I knew I was in for a day when right out of the parking lot I climbed 500 feet in the first mile. There was also an aggressive turkey on the trail. After reaching the top of that climb, it flattened out for a bit. At every intersection, I examined the map on my phone to avoid taking a wrong turn. At one point, the trail appeared to dead end at a road and there were very large signs saying that trail runners shouldn’t go that way. It took a few minutes of wandering around looking for where to go before a woman came running out from the trail.
Since I’m not from the area, I wasn’t really sure where I was exactly. There were beautiful views of the bay. I started realizing that I was running towards the Golden Gate Bridge. Then, rather suddenly, it appeared before me! I’d just driven across it the day before, but it was still breathtaking. Further up, there was an offshoot from the main trail to an overlook. Opportunity for more elevation and a great selfie? Sign me up!

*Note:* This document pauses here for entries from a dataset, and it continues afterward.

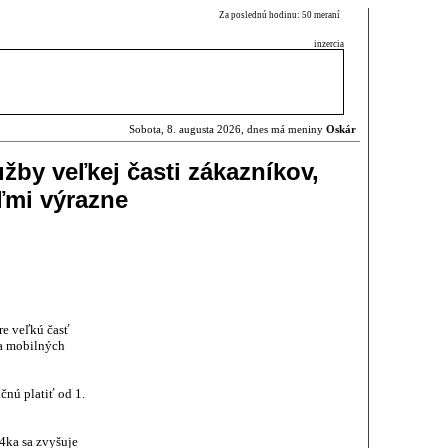
Za poslednú hodinu: 50 meraní
inzercia
Sobota, 8. augusta 2026, dnes má meniny
Oskár
žby veľkej časti zákazníkov,
ľmi výrazne
re veľkú časť
 a mobilných
čnú platiť od 1.
4ka sa zvyšuje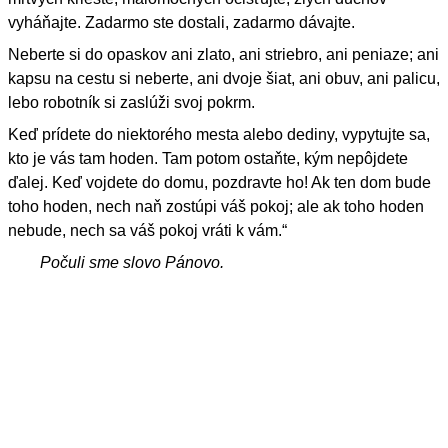
vyháňajte. Zadarmo ste dostali, zadarmo dávajte.
Neberte si do opaskov ani zlato, ani striebro, ani peniaze; ani
kapsu na cestu si neberte, ani dvoje šiat, ani obuv, ani palicu,
lebo robotník si zaslúži svoj pokrm.
Keď prídete do niektorého mesta alebo dediny, vypytujte sa,
kto je vás tam hoden. Tam potom ostaňte, kým nepôjdete
ďalej. Keď vojdete do domu, pozdravte ho! Ak ten dom bude
toho hoden, nech naň zostúpi váš pokoj; ale ak toho hoden
nebude, nech sa váš pokoj vráti k vám.“
Počuli sme slovo Pánovo.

The rest of the run was beautiful and brutal. There was plenty of running along the coast and lots of climbing. I even got some bonus distance by running with a paused watch. It was a long day with almost 4,000 feet of gain and loss, but totally worth it.

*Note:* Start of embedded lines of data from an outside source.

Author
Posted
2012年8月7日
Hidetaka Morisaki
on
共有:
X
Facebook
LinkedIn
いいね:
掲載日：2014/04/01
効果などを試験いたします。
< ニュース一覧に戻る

Tiger Mountain #3 (June 27, 2019)
After sitting in meetings all day, I wanted to switch it up from my normal mid-week trails to clear my head. I hopped on I-90, headed to Issaquah, and parked at the closest trailhead to the road. It’s been years since I tried running up Tiger Mountain #3, but I decided to give it a shot. After getting slightly lost to get there, I was heading up. It was a nice, sustained climb (2,100 feet in 2.5 miles) and I was able to run ~85% of it. I used something my mom taught me riding bikes as a kid: don’t look at the top, just focus on what’s right in front of you.

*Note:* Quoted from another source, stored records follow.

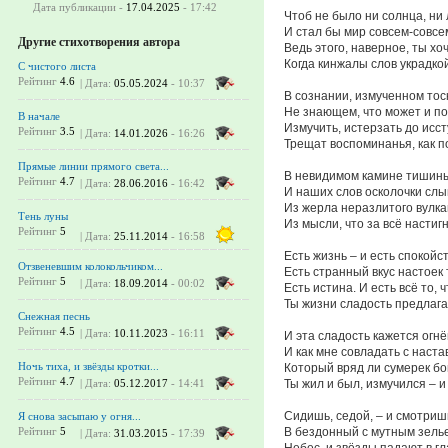
Дата публикации -
17.04.2025
- 17:42
Чтоб не было ни солнца, ни 
И стал бы мир совсем-совсе
Другие стихотворения автора
Ведь этого, наверное, ты хо
Когда кинжалы слов украдко
С чистого листа
Рейтинг
4.6
| Дата:
05.05.2024
- 10:37
В сознании, измученном тос
Не знающем, что может и п
В начале
Измучить, истерзать до исс
Рейтинг
3.5
| Дата:
14.01.2026
- 16:26
Трещат воспоминанья, как п
Прямые линии прямого света...
В невидимом камине тишин
Рейтинг
4.7
| Дата:
28.06.2016
- 16:42
И наших слов осколочки сл
Из жерла неразлитого вулка
Тень луны
Из мысли, что за всё настигн
Рейтинг
5
| Дата:
25.11.2014
- 16:58
Есть жизнь – и есть спокойс
Отзвеневшим колокольчиком...
Есть странный вкус настоек
Рейтинг
5
| Дата:
18.09.2014
- 00:02
Есть истина. И есть всё то, 
Ты жизни сладость предлага
Снежная песнь
Рейтинг
4.5
| Дата:
10.11.2023
- 16:11
И эта сладость кажется огнё
И как мне совладать с наст
Ночь тиха, и звёзды кротки...
Который вряд ли сумерек бои
Рейтинг
4.7
Ты жил и был, измучился – и
| Дата:
05.12.2017
- 14:41
Сидишь, седой, – и смотришь
Я снова засыпаю у огня...
В бездонный с мутным зель
Рейтинг
5
| Дата:
31.03.2015
- 17:39
Небес, и звёзды падают в гл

The view from the top isn’t that great. (Head over to Poo Poo Point for that!) Dusk was settling in so I headed down after just a minute or two. The footing was increasingly hard to see footing, but I made it off the mountain unscathed and finished up the 10 miles for the day.
Tiger Mountain Tour (June 29th, 2019)
Before heading out this Saturday morning, I looked at my monthly stats and saw that I was within striking distance of 20,000 feet of gain. I needed about 3,800 more feet and had 30 weekend miles to get it. Inspired by Western States updates, I headed back to Tiger Mountain for some more climbing. I took a picture of the trail maps at the trail head and headed out.
The first climb was up on the Poo Poo Point trail. It was a busy day but I got to see lots of cute dogs on the way up. From there, I headed down the gravel road to hop onto the Hidden Forest Trail. Here is where I learned that just because a trail is on the map at the trailhead doesn’t mean that it’s maintained.
The first few hundred meters were a bit overgrown but runnable. But then it slowly got worse and worse. I considered turning back, but kept hoping that it would get better. I got to a small stream crossing and quickly hopped the rocks to get across… except they were wet and I took a hard fall into the water. That made me lose focus and soon after I banged my head on an overhead limb. Soon after that, the overgrowth got so bad that I was waist-deep in vegitation and couldn’t see the trail at all. It was a huge relief to get to the Tiger Mountain Trail and be able to start running again.
In an attempt at following some of the Tiger Claw course, I ended up climbing up to Tiger Mountain #2 and then taking the K3 trail back down. I failed and ended up coming off the mountain in a new place, but got to see trails I never had before.
With a couple of the 16 miles remaining, I still needed about 300 feet of climbing to get to 20,000. I could’ve pushed them out to Sunday, but I decided to just get it done. In the end, my legs were scratched up, my feet were wet, and it took a long time, but I got in my miles and elevation, and I got home in time to watch Jim Walmsley finishing the Western States.